How 11 Questions Can Save Lives

SML Police

In just ten minutes or less, police officers can determine a person’s risk of becoming a homicide victim using the lethality assessment. During these crucial moments, if using the assessment, the police officer asks eleven yes-or-no questions. Based on the victim’s response and how many times they answer “Yes”, law enforcement can better determine if the victim, or their children, is at high risk of becoming a homicide victim.

This assessment is an award-winning and nationally recognized process that is proven to prevent domestic violence-related homicides. In Utah, where 1 in 3 women and 1 in 4 men are victims of domestic abuse, this assessment can literally save hundreds of lives as well as prevent children from being caught in a violent situation. However, while it is widely used in Utah, it is not a requirement that law enforcement uses this assessment which could result in a case not being understood for its seriousness.
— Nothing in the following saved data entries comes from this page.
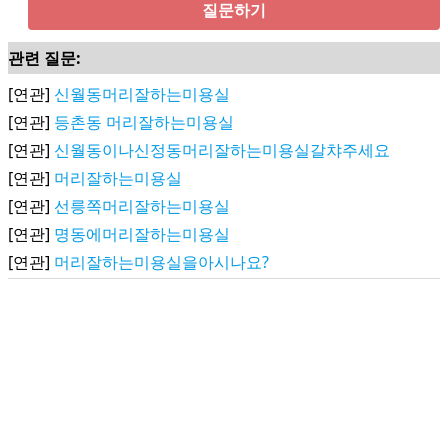
질문하기
관련 질문:
[연관]
신월동머리잘하는미용실
[연관]
등촌동 머리잘하는미용실
[연관]
신월동이나신정동머리잘하는미용실갈챠주세요
[연관]
머리잘하는미용실
[연관]
선릉쪽머리잘하는미용실
[연관]
명동에머리잘하는미용실
[연관]
머리잘하는미용실을아시나요?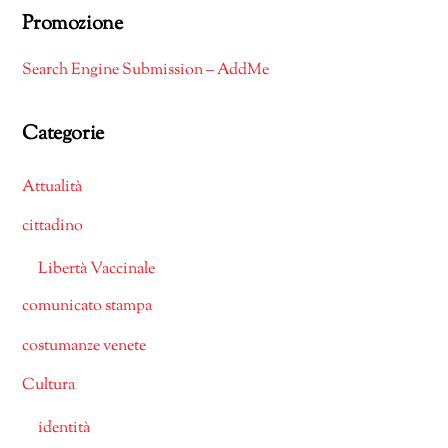
Promozione
Search Engine Submission – AddMe
Categorie
Attualità
cittadino
Libertà Vaccinale
comunicato stampa
costumanze venete
Cultura
identità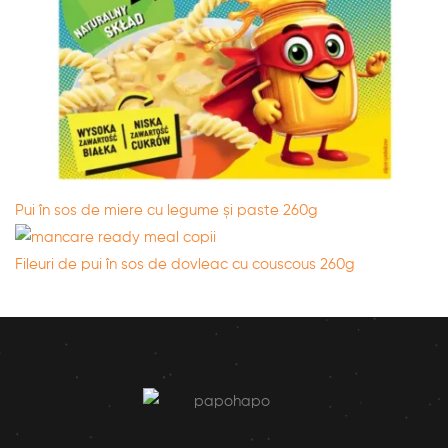
Pui în sos de miere cu legume și paste 260g
Fileuri de pui în sos de dovleac cu couscous 260g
In a recent article published by KSL, the lethality assessment program, or LAP, is discussed in relation to the horrific murder of Amanda Mayne who was killed by her ex-husband. In an interview with a spokesperson for the Salt Lake City Police department, it is further explained that the LAP is not required for police to use as there are concerns the current shelter capacity for domestic violence victims in the state of Utah is not enough to accommodate an increase of victims if the State begins to require this protocol. In an article released by Utah’s Violence and Injury Prevention Program from the Utah Department of Health in 2020, between 2009-2016 in Utah, 54% of homicides committed by an intimate partner had prior known cases of domestic violence. 44% also experienced financial difficulties by one or both partners prior to the homicide. It is shown that Intimate Partner Homicide is both predictable and preventable through use of the LAP Assessment and other important resources, like the temporary housing Domestic Violence Shelters provide. 
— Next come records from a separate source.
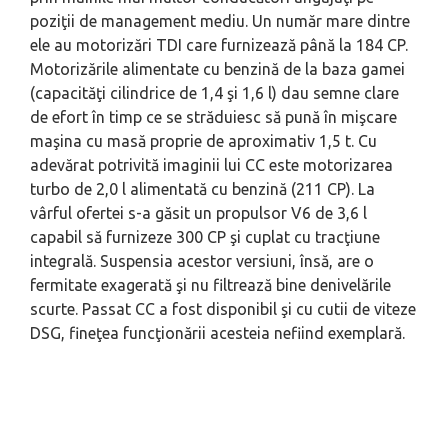
poziţii de management mediu. Un număr mare dintre
ele au motorizări TDI care furnizează până la 184 CP.
Motorizările alimentate cu benzină de la baza gamei
(capacităţi cilindrice de 1,4 şi 1,6 l) dau semne clare
de efort în timp ce se străduiesc să pună în mişcare
maşina cu masă proprie de aproximativ 1,5 t. Cu
adevărat potrivită imaginii lui CC este motorizarea
turbo de 2,0 l alimentată cu benzină (211 CP). La
vârful ofertei s-a găsit un propulsor V6 de 3,6 l
capabil să furnizeze 300 CP şi cuplat cu tracţiune
integrală. Suspensia acestor versiuni, însă, are o
fermitate exagerată şi nu filtrează bine denivelările
scurte. Passat CC a fost disponibil şi cu cutii de viteze
DSG, fineţea funcţionării acesteia nefiind exemplară.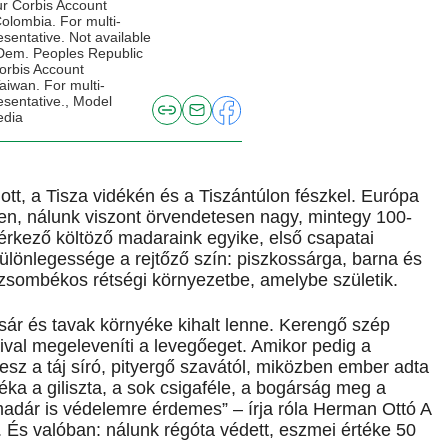
our Corbis Account
Colombia. For multi-
esentative. Not available
e Dem. Peoples Republic
Corbis Account
Taiwan. For multi-
esentative., Model
edia
tt, a Tisza vidékén és a Tiszántúlon fészkel. Európa
en, nálunk viszont örvendetesen nagy, mintegy 100-
érkező költöző madaraink egyike, első csapatai
ülönlegessége a rejtőző szín: piszkossárga, barna és
a zsombékos rétségi környezetbe, amelybe születik.
csár és tavak környéke kihalt lenne. Kerengő szép
ival megeleveníti a levegőeget. Amikor pedig a
z a táj síró, pityergő szavától, miközben ember adta
éka a giliszta, a sok csigaféle, a bogárság meg a
madár is védelemre érdemes” – írja róla Herman Ottó A
És valóban: nálunk régóta védett, eszmei értéke 50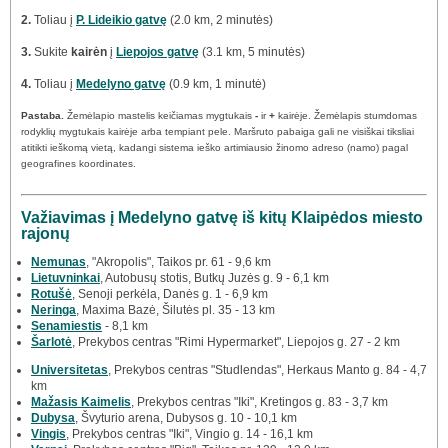
2.
Toliau į
P. Lideikio gatvę
(2.0 km, 2 minutės)
3.
Sukite
kairėn
į
Liepojos gatvę
(3.1 km, 5 minutės)
4.
Toliau į
Medelyno gatvę
(0.9 km, 1 minutė)
Pastaba.
Žemėlapio mastelis keičiamas mygtukais
-
ir
+
kairėje. Žemėlapis stumdomas
rodyklių mygtukais kairėje arba tempiant pele. Maršruto pabaiga gali ne visiškai tiksliai
atitikti ieškomą vietą, kadangi sistema ieško artimiausio žinomo adreso (namo) pagal
geografines koordinates.
Važiavimas į Medelyno gatvę iš kitų Klaipėdos miesto
rajonų
Nemunas
, "Akropolis", Taikos pr. 61 - 9,6 km
Lietuvninkai
, Autobusų stotis, Butkų Juzės g. 9 - 6,1 km
Rotušė
, Senoji perkėla, Danės g. 1 - 6,9 km
Neringa
, Maxima Bazė, Šilutės pl. 35 - 13 km
Senamiestis
- 8,1 km
Šarlotė
, Prekybos centras "Rimi Hypermarket", Liepojos g. 27 - 2 km
Universitetas
, Prekybos centras "Studlendas", Herkaus Manto g. 84 - 4,7
km
Mažasis Kaimelis
, Prekybos centras "Iki", Kretingos g. 83 - 3,7 km
Dubysa
, Švyturio arena, Dubysos g. 10 - 10,1 km
Vingis
, Prekybos centras "Iki", Vingio g. 14 - 16,1 km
The Utah Office for Victims of Crime (UOVC) provides crime victim compensation through the Crime Victims Reparations (CVR) program. This program can pay for expenses following an act of crime for the victim or deceased victim’s family such as medical care, counseling, and funeral costs. UOVC paid out nearly $700,000 to IPV and DV-related victims’ family members. Family members received services such as: funerals, travel, medical costs, mental health counseling, and loss of wages.” Domestic Violence is an expensive, and devastating issue in our state, and utilizing the LAP assessment may in fact reduce the funding paid out through the Crime Victims Reparations program, allowing more funding from the State of Utah to go directly to Domestic Violence Service Providers to increase shelter services and capacity. 

South Valley Services is one of two domestic violence shelters in Salt Lake County and is the only one to serve both men and women as well as have a secure location. We work closely with local police departments and take in as many clients as possible. However, this often leaves us at full capacity and unable to take in more new clients when needed. Every financial and in-kind donation we receive goes towards making clients and their families living in shelter more comfortable after living through horrific events while also setting them up for future success. These financial and in-kind donations also allow South Valley Services to place survivors and their families in temporary emergency shelter until a bed becomes available, giving survivors a safe place to stay immediately following an incident of domestic violence and completing the LAP assessment, something which is key to preventing Intimate Partner homicide. Along with these donations going towards in-shelter clients, they also go towards clients living in our communities,as well as always working towards the goal of serving more victims of domestic violence.